#### [EXERCICE COURT 1]
Répondez à ces questions sur l'extrait consacré aux marchés du carbone :
(a) De quelle approche la transition évoquée doit-elle s'éloigner ?
(b) Quel type de nouvelles remises est cité en premier ?
(c) D'après la citation finale, que doivent appuyer les pays en développement pour avoir accès à des fonds ?

#### [EXTRAIT DU DOCUMENT]
———
Bien que le langage des marchés du carbone reste vague, les discussions sur « une transition efficace et ordonnée d’une approche basée sur un projet à une approche plus globale » laissent entrevoir un cadre qui introduirait un large éventail de nouvelles remises, allant des « crédits par secteurs » jusqu’à des mesures visant à la « Réduction des émissions provoquées par la déforestation et la dégradation ».

« Avec des pays développés offrant si peu en matière de financement public, le message envoyé aux pays en développement est que leur seule chance d’avoir accès à des fonds est d’appuyer les mécanismes de remises ».
———
#### [DONNÉES PRÉSENTÉES]
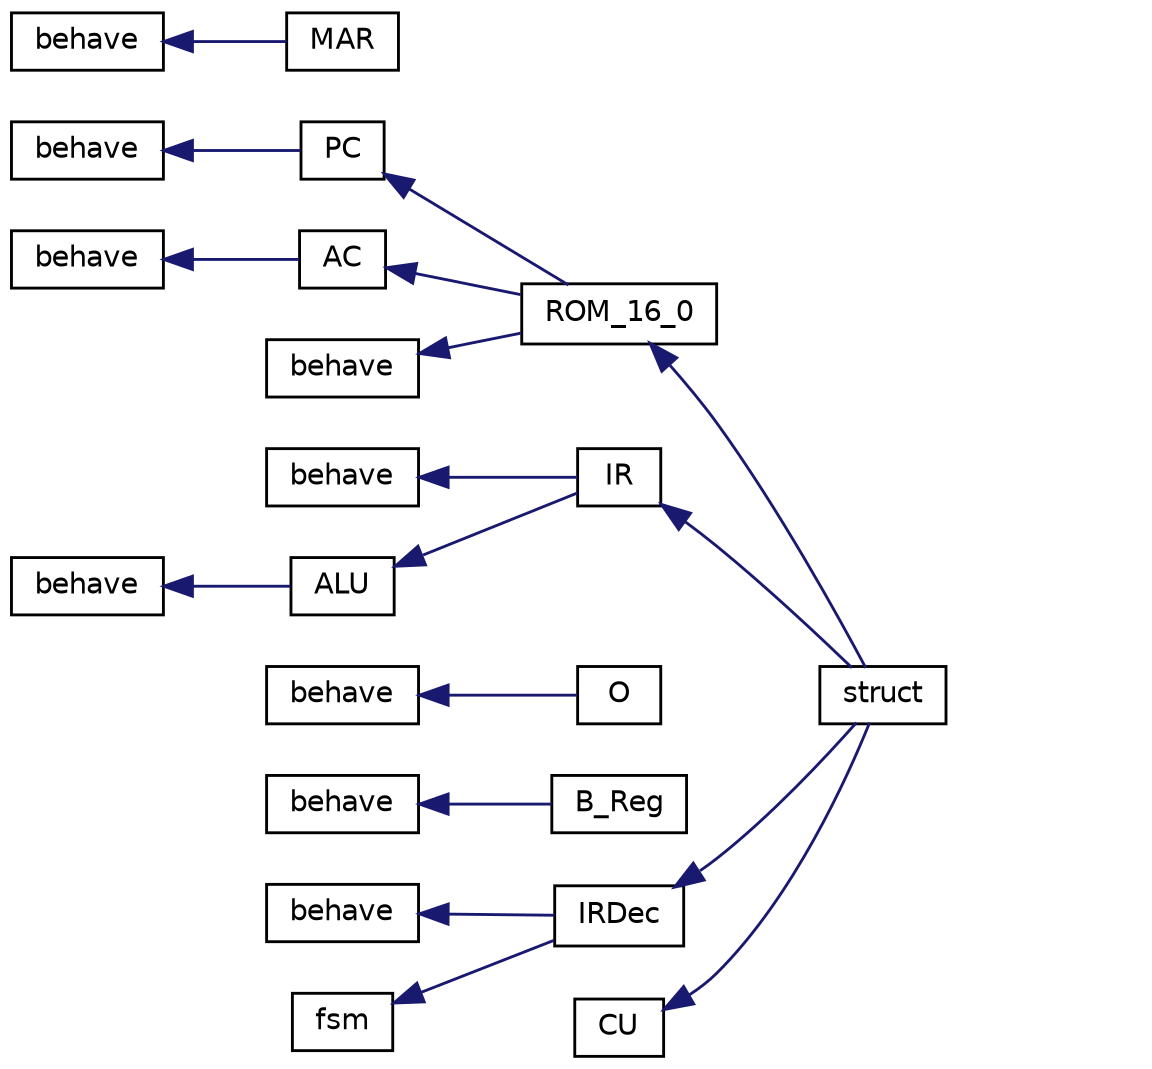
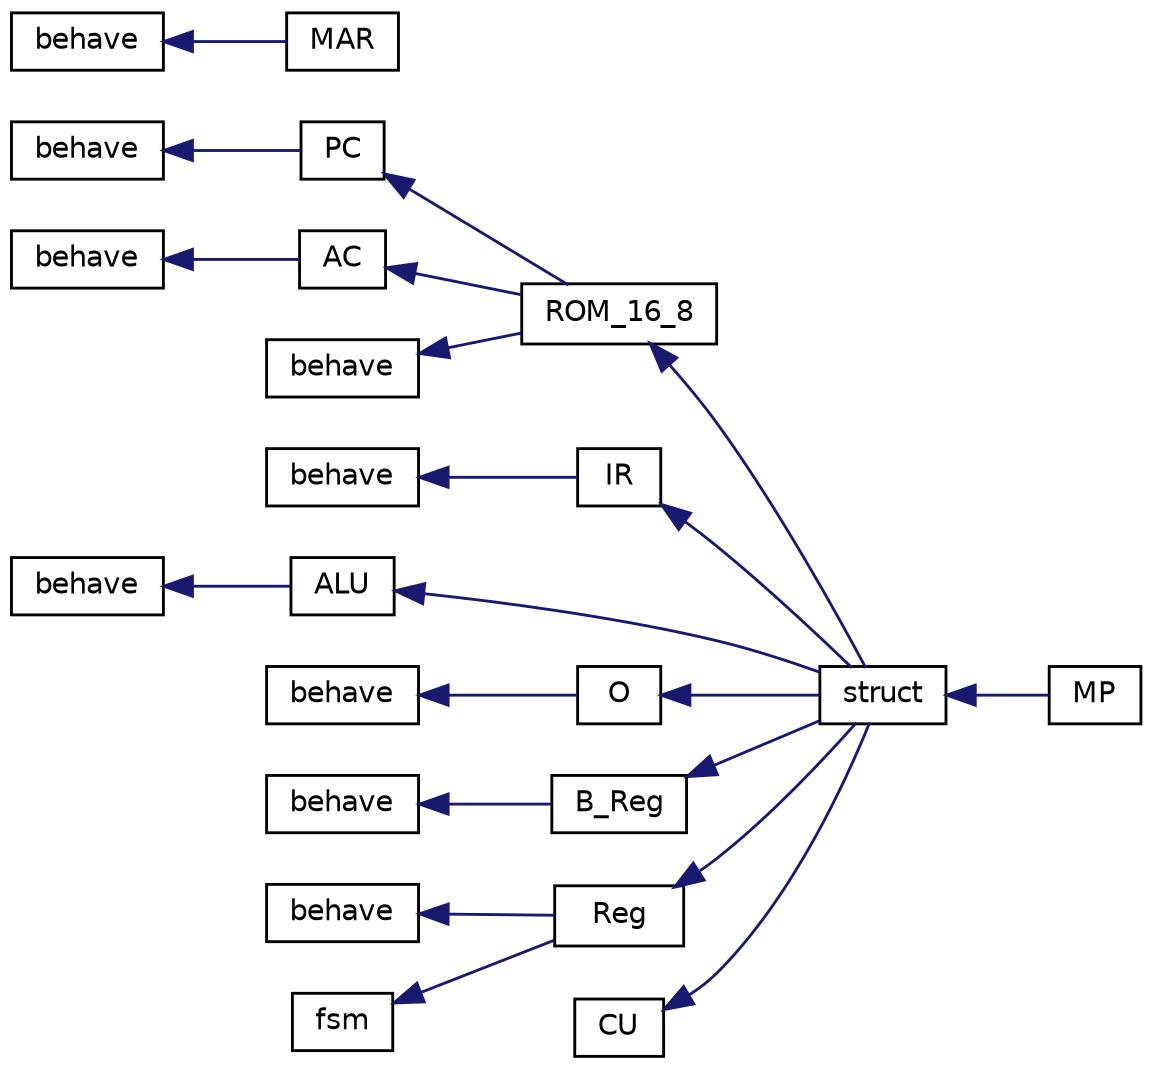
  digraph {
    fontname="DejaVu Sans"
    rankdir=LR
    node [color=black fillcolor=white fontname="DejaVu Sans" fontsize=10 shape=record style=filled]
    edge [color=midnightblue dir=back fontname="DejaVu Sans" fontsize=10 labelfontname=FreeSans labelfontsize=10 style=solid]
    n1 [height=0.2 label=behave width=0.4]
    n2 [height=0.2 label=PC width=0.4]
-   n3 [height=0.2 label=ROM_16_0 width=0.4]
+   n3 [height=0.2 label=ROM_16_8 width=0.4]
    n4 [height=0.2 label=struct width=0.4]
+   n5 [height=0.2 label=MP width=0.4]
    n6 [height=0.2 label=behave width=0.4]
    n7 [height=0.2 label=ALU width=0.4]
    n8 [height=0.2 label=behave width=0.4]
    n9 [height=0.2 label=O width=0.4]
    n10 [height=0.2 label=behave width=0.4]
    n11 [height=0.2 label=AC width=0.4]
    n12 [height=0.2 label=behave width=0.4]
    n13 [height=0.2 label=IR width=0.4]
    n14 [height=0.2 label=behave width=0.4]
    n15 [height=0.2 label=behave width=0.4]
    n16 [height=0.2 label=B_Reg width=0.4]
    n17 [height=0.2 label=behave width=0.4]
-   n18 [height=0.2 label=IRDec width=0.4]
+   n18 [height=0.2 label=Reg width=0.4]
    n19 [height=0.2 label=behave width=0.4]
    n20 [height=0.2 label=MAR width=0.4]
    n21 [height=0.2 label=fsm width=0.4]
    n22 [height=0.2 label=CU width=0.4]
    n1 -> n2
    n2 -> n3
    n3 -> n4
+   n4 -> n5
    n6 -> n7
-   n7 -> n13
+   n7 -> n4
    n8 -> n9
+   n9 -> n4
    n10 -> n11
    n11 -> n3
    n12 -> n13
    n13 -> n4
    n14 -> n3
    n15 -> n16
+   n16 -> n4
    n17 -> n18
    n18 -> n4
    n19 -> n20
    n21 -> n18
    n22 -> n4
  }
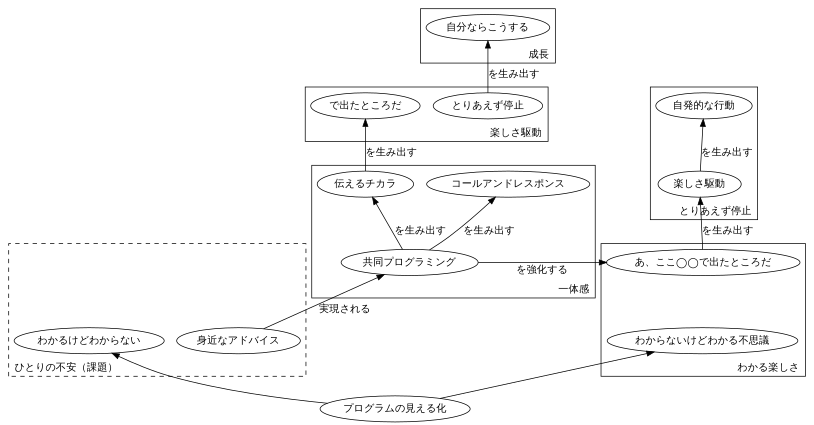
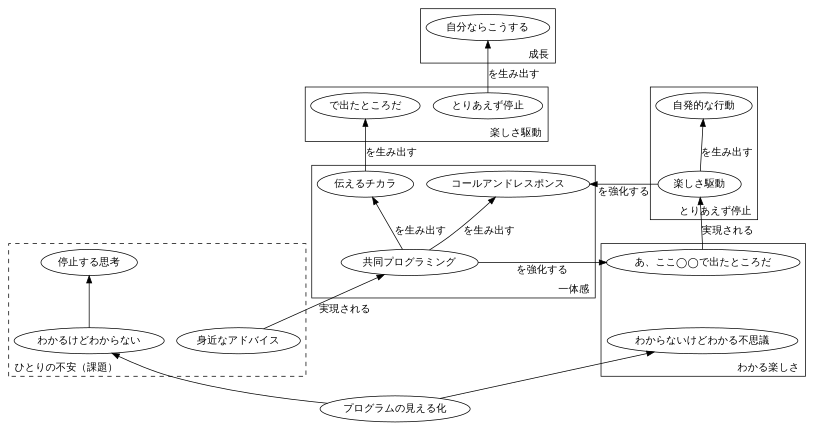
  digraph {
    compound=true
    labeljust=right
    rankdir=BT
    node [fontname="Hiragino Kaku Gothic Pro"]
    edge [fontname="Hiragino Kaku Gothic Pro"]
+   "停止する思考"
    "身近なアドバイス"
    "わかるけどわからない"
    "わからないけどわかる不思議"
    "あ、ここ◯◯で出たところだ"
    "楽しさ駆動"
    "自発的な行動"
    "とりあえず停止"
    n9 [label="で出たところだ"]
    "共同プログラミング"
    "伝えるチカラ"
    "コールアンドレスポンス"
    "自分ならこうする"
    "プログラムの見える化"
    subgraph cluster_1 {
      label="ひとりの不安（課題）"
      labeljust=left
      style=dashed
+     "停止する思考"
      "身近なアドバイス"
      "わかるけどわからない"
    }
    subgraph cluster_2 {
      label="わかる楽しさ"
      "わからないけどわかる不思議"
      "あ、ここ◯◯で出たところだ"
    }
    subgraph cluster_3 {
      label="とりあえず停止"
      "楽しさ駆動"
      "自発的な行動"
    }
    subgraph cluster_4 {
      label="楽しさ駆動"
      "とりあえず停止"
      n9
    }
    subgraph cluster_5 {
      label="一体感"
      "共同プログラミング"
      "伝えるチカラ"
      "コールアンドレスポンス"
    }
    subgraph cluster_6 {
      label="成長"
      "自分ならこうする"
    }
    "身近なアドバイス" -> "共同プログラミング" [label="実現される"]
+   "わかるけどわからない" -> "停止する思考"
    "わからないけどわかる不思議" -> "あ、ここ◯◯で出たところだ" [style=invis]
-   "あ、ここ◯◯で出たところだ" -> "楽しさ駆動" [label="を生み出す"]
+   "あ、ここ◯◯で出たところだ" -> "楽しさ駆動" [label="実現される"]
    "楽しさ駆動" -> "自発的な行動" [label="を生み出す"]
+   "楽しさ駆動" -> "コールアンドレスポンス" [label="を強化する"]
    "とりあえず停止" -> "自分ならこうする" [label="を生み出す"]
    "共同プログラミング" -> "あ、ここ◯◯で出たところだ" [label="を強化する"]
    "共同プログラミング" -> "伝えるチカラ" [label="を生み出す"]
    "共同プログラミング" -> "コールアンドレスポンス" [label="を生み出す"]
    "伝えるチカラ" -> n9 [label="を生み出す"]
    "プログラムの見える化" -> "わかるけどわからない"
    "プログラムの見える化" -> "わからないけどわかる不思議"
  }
———
#### [EXERCICE COURT 2]
Renvoyez sans changement le passage des enregistrements qui va de leur début jusqu'à la ligne contenant « n20 [height=0.2 label=MAR width=0.4] », ces deux bornes comprises. Laissez les images de côté.

#### [RÉSULTAT 1]
(a) D'une approche basée sur un projet.
(b) Les « crédits par secteurs ».
(c) Les mécanismes de remises.

#### [RÉSULTAT 2]
  digraph {
    fontname="DejaVu Sans"
    rankdir=LR
    node [color=black fillcolor=white fontname="DejaVu Sans" fontsize=10 shape=record style=filled]
    edge [color=midnightblue dir=back fontname="DejaVu Sans" fontsize=10 labelfontname=FreeSans labelfontsize=10 style=solid]
    n1 [height=0.2 label=behave width=0.4]
    n2 [height=0.2 label=PC width=0.4]
-   n3 [height=0.2 label=ROM_16_0 width=0.4]
+   n3 [height=0.2 label=ROM_16_8 width=0.4]
    n4 [height=0.2 label=struct width=0.4]
+   n5 [height=0.2 label=MP width=0.4]
    n6 [height=0.2 label=behave width=0.4]
    n7 [height=0.2 label=ALU width=0.4]
    n8 [height=0.2 label=behave width=0.4]
    n9 [height=0.2 label=O width=0.4]
    n10 [height=0.2 label=behave width=0.4]
    n11 [height=0.2 label=AC width=0.4]
    n12 [height=0.2 label=behave width=0.4]
    n13 [height=0.2 label=IR width=0.4]
    n14 [height=0.2 label=behave width=0.4]
    n15 [height=0.2 label=behave width=0.4]
    n16 [height=0.2 label=B_Reg width=0.4]
    n17 [height=0.2 label=behave width=0.4]
-   n18 [height=0.2 label=IRDec width=0.4]
+   n18 [height=0.2 label=Reg width=0.4]
    n19 [height=0.2 label=behave width=0.4]
    n20 [height=0.2 label=MAR width=0.4]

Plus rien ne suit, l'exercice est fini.